WORK INSTRUCTION:
Continue the course text on learned priors for inverse problems from the point where it stops.

READING TEXT:
+---+

True latent variable: 0.800000011920929
Recovered latent variable: 0.5788173079490662
True image: tensor([0.8000, 0.6400])
Recovered image: tensor([0.5788, 0.3350])

Strengths and limitations of latent-space methods.

The strengths are clear:

strong regularization through dimensionality reduction;
explicit control through the latent prior;
compatibility with both VAEs and GAN generators.

But the limitations are equally important:

the optimization problem in latent space is nonconvex;
the result depends strongly on how expressive the generator range is;
if the true image lies outside the learned generator manifold, the reconstruction is biased no matter how informative the data are.

This last point should be stressed in class. A generative prior is powerful only to the extent that it covers the image class of interest.

Plug-and-play and denoiser priors.

A second strategy does not parameterize the solution explicitly as \(\boldsymbol{x}=G_{\boldsymbol{\Theta}}(\boldsymbol{z})\). Instead, it uses a learned denoiser as a prior step inside an iterative algorithm.

Start from a variational problem

\[ \min_\boldsymbol{x} \frac{1}{2\sigma^2}\|K\boldsymbol{x}-\boldsymbol{y}^\delta\|_2^2+\lambda R(\boldsymbol{x}). \]

If one applies a splitting scheme such as HQS or ADMM, the iteration alternates between:

a data-consistency update, which uses the forward model;
a prior update, which can be interpreted as denoising.

Schematically, one writes

\[ \boldsymbol{x}^{k+1}\approx D_\tau(\boldsymbol{z}^k), \]

where \(D_\tau\) is a learned denoiser with effective noise level \(\tau\).

This framework is attractive because it preserves a visible role for the forward operator while allowing the prior to be highly expressive.

# Toy HQS-like iteration with a simple denoiser surrogate.
from pathlib import Path

def course_asset_path(name):
    here = Path.cwd().resolve()
    for base in (here, here.parent, here.parent.parent):
        candidate = base / 'imgs' / name
        if candidate.exists():
            return candidate
    raise FileNotFoundError(f'Could not locate imgs/{name} from {here}')
from PIL import Image
import numpy as np
import torch

def smooth(v):
    kernel = torch.tensor([[1.0, 1.0, 1.0], [1.0, 2.0, 1.0], [1.0, 1.0, 1.0]], dtype=torch.float32)

+---+

DATA SECTION:
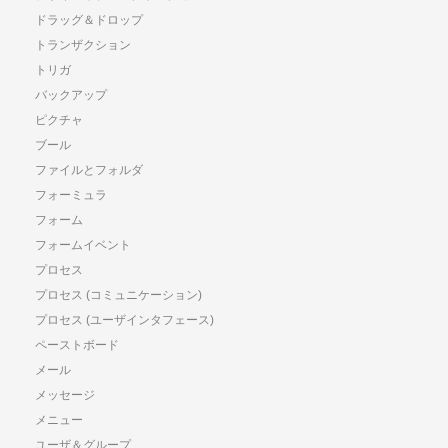
ドラッグ＆ドロップ
トランザクション
トリガ
バックアップ
ピクチャ
ブール
ファイルとフォルダ
フォーミュラ
フォーム
フォームイベント
プロセス
プロセス (コミュニケーション)
プロセス (ユーザインタフェース)
ペーストボード
メール
メッセージ
メニュー
ユーザ＆グループ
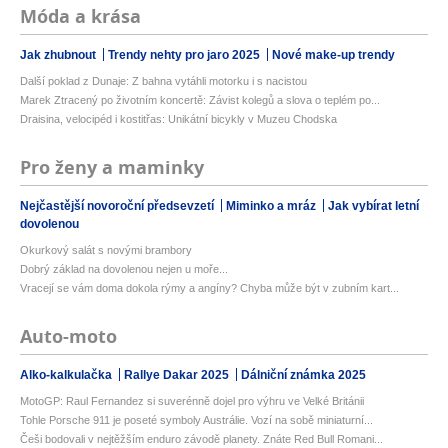
Móda a krása
Jak zhubnout
Trendy nehty pro jaro 2025
Nové make-up trendy
Další poklad z Dunaje: Z bahna vytáhli motorku i s nacistou
Marek Ztracený po životním koncertě: Závist kolegů a slova o teplém po...
Draisina, velocipéd i kostitřas: Unikátní bicykly v Muzeu Chodska
Pro ženy a maminky
Nejčastější novoroční předsevzetí
Miminko a mráz
Jak vybírat letní
dovolenou
Okurkový salát s novými brambory
Dobrý základ na dovolenou nejen u moře...
Vracejí se vám doma dokola rýmy a angíny? Chyba může být v zubním kart...
Auto-moto
Alko-kalkulačka
Rallye Dakar 2025
Dálniční známka 2025
MotoGP: Raul Fernandez si suverénně dojel pro výhru ve Velké Británii
Tohle Porsche 911 je poseté symboly Austrálie. Vozí na sobě miniaturní...
Češi bodovali v nejtěžším enduro závodě planety. Znáte Red Bull Romani...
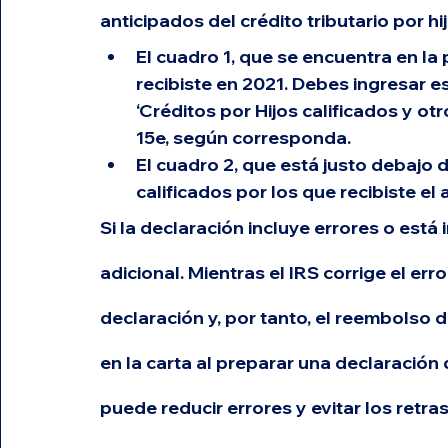
anticipados del crédito tributario por hi
El cuadro 1, que se encuentra en la 
recibiste en 2021.
 Debes ingresar e
‘Créditos por Hijos calificados y otr
15e, según corresponda.
El cuadro 2, que está justo debajo d
calificados por los que recibiste el 
Si la declaración incluye errores o está
adicional. Mientras el IRS corrige el err
declaración y, por tanto, el reembolso 
en la carta al preparar una declaració
puede reducir errores y evitar los retra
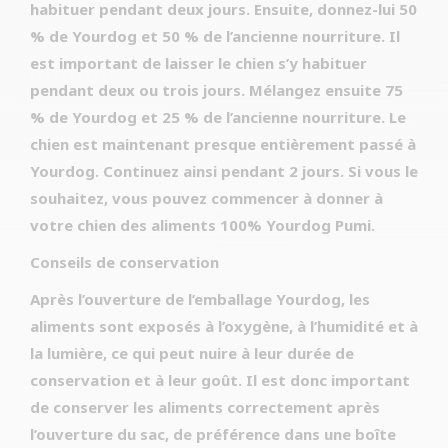
habituer pendant deux jours. Ensuite, donnez-lui 50
% de Yourdog et 50 % de l’ancienne nourriture. Il
est important de laisser le chien s’y habituer
pendant deux ou trois jours. Mélangez ensuite 75
% de Yourdog et 25 % de l’ancienne nourriture. Le
chien est maintenant presque entièrement passé à
Yourdog. Continuez ainsi pendant 2 jours. Si vous le
souhaitez, vous pouvez commencer à donner à
votre chien des aliments 100% Yourdog Pumi.
Conseils de conservation
Après l’ouverture de l’emballage Yourdog, les
aliments sont exposés à l’oxygène, à l’humidité et à
la lumière, ce qui peut nuire à leur durée de
conservation et à leur goût. Il est donc important
de conserver les aliments correctement après
l’ouverture du sac, de préférence dans une boîte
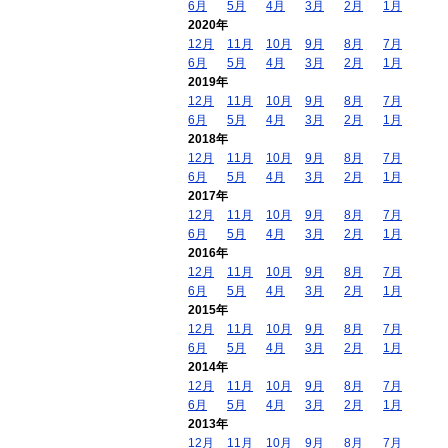
6月
5月
4月
3月
2月
1月
2020年
12月
11月
10月
9月
8月
7月
6月
5月
4月
3月
2月
1月
2019年
12月
11月
10月
9月
8月
7月
6月
5月
4月
3月
2月
1月
2018年
12月
11月
10月
9月
8月
7月
6月
5月
4月
3月
2月
1月
2017年
12月
11月
10月
9月
8月
7月
6月
5月
4月
3月
2月
1月
2016年
12月
11月
10月
9月
8月
7月
6月
5月
4月
3月
2月
1月
2015年
12月
11月
10月
9月
8月
7月
6月
5月
4月
3月
2月
1月
2014年
12月
11月
10月
9月
8月
7月
6月
5月
4月
3月
2月
1月
2013年
12月
11月
10月
9月
8月
7月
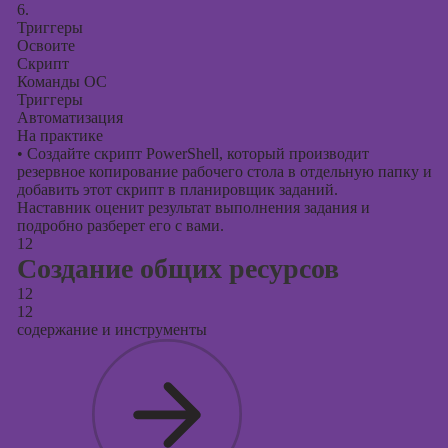
6.
Триггеры
Освоите
Скрипт
Команды ОС
Триггеры
Автоматизация
На практике
•
Создайте скрипт PowerShell, который производит
резервное копирование рабочего стола в отдельную папку и
добавить этот скрипт в планировщик заданий.
Наставник оценит результат выполнения задания и
подробно разберет его с вами.
12
Создание общих ресурсов
12
12
содержание и инструменты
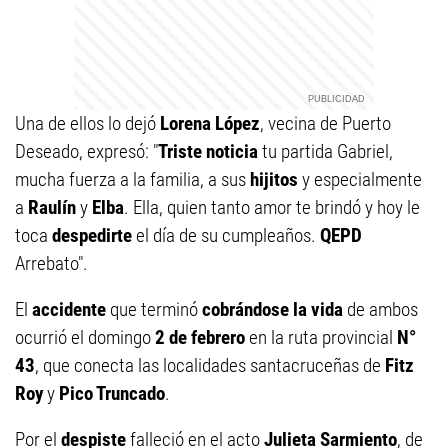
Una de ellos lo dejó
Lorena López
, vecina de Puerto
Deseado, expresó: "
Triste noticia
tu partida Gabriel,
mucha fuerza a la familia, a sus
hijitos
y especialmente
a
Raulín
y
Elba
. Ella, quien tanto amor te brindó y hoy le
toca
despedirte
el día de su cumpleaños.
QEPD
Arrebato".
El
accidente
que terminó
cobrándose la vida
de ambos
ocurrió el domingo
2 de febrero
en la ruta provincial
N°
43
, que conecta las localidades santacruceñas de
Fitz
Roy
y
Pico Truncado
.
Por el
despiste
falleció en el acto
Julieta Sarmiento
, de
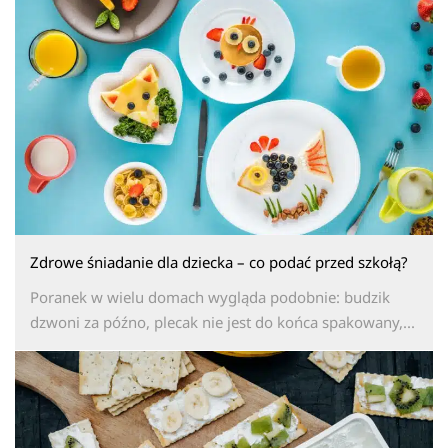
Zdrowe śniadanie dla dziecka – co podać przed szkołą?
Poranek w wielu domach wygląda podobnie: budzik
dzwoni za późno, plecak nie jest do końca spakowany,...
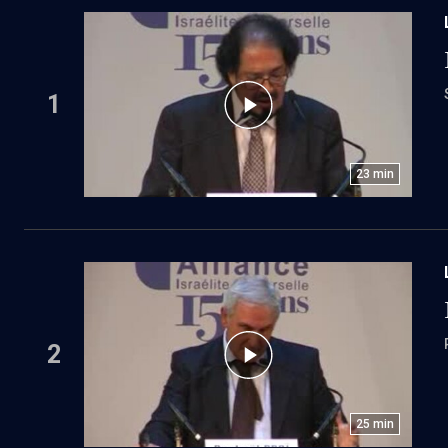
1
23
min
2
25
min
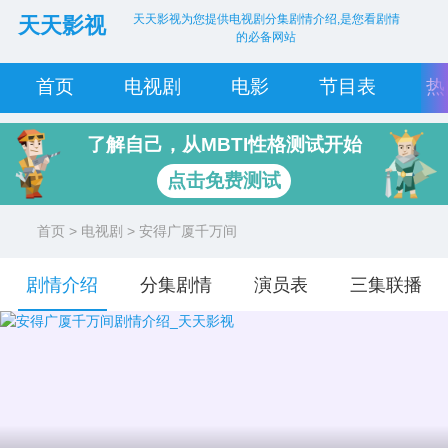
天天影视为您提供电视剧分集剧情介绍,是您看剧情
天天影视
的必备网站
首页
电视剧
电影
节目表
热
了解自己，从MBTI性格测试开始
点击免费测试
首页
>
电视剧
> 安得广厦千万间
剧情介绍
分集剧情
演员表
三集联播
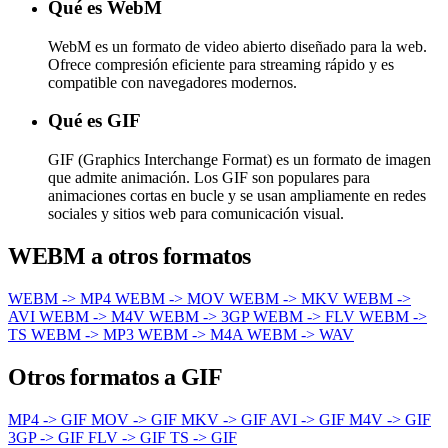
Qué es WebM
WebM es un formato de video abierto diseñado para la web.
Ofrece compresión eficiente para streaming rápido y es
compatible con navegadores modernos.
Qué es GIF
GIF (Graphics Interchange Format) es un formato de imagen
que admite animación. Los GIF son populares para
animaciones cortas en bucle y se usan ampliamente en redes
sociales y sitios web para comunicación visual.
WEBM a otros formatos
WEBM -> MP4
WEBM -> MOV
WEBM -> MKV
WEBM ->
AVI
WEBM -> M4V
WEBM -> 3GP
WEBM -> FLV
WEBM ->
TS
WEBM -> MP3
WEBM -> M4A
WEBM -> WAV
Otros formatos a GIF
MP4 -> GIF
MOV -> GIF
MKV -> GIF
AVI -> GIF
M4V -> GIF
3GP -> GIF
FLV -> GIF
TS -> GIF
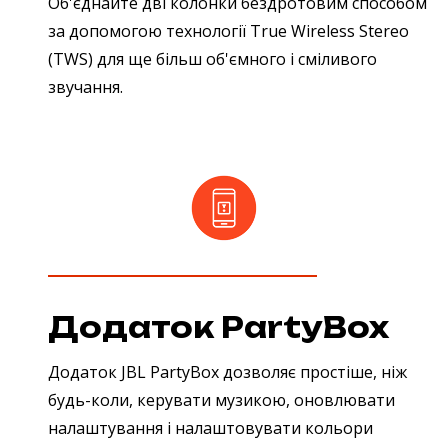
Об'єднайте дві колонки бездротовим способом
за допомогою технології True Wireless Stereo
(TWS) для ще більш об'ємного і сміливого
звучання.
Додаток PartyBox
Додаток JBL PartyBox дозволяє простіше, ніж
будь-коли, керувати музикою, оновлювати
налаштування і налаштовувати кольори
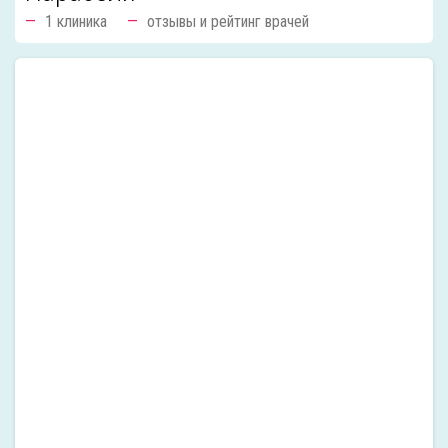
1 клиника
отзывы и рейтинг врачей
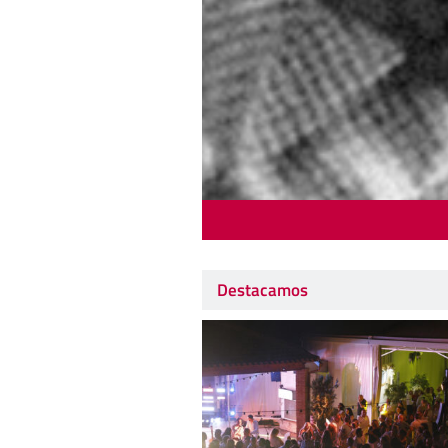
Destacamos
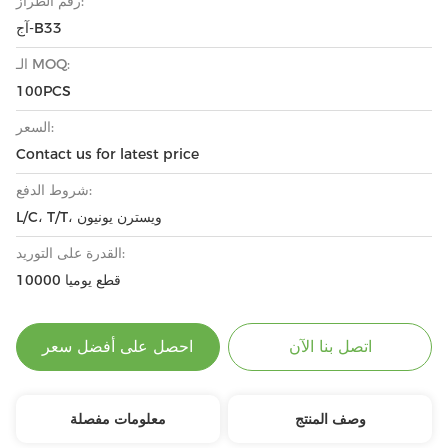
رقم الطراز:
آج-B33
الـ MOQ:
100PCS
السعر:
Contact us for latest price
شروط الدفع:
L/C، T/T، ويسترن يونيون
القدرة على التوريد:
10000 قطع يوميا
اتصل بنا الآن
احصل على أفضل سعر
وصف المنتج
معلومات مفصلة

+---+

RESPONSE FOR THIS EXERCISE:
    kernel = (kernel / kernel.sum()).view(1, 1, 3, 3)
    return torch.nn.functional.conv2d(v, kernel, padding=1)

img = Image.open(course_asset_path('GoPro.jpg')).convert('L').resize((32, 32))
x_true = torch.tensor(np.array(img), dtype=torch.float32).unsqueeze(0).unsqueeze(0) / 255.0
y = (x_true + 0.08 * torch.randn_like(x_true)).clamp(0.0, 1.0)

x = y.clone()
for k in range(5):
    z = 0.6 * y + 0.4 * x
    x = smooth(z)
    rmse = torch.mean((x - x_true) ** 2).sqrt().item()
    print(f'Iteration {k + 1}: RMSE = {rmse:.6f}')

Iteration 1: RMSE = 0.081795
Iteration 2: RMSE = 0.089947
Iteration 3: RMSE = 0.092231
Iteration 4: RMSE = 0.092877
Iteration 5: RMSE = 0.093073

This is not a true plug-and-play denoiser learned from data, but it mirrors the algorithmic structure: alternate a data-oriented update with a prior-oriented denoising step. In later, more advanced versions of the course, this placeholder denoiser can be replaced by a pretrained neural model.

Diffusion and Conditional Generative Approaches to Posterior Inference#

Diffusion and score-based models offer an even richer possibility. Instead of only providing a denoising operator, they approximate the prior score

\[ \nabla_\boldsymbol{x} \log p(\boldsymbol{x}), \]

or its noisy-scale analogues.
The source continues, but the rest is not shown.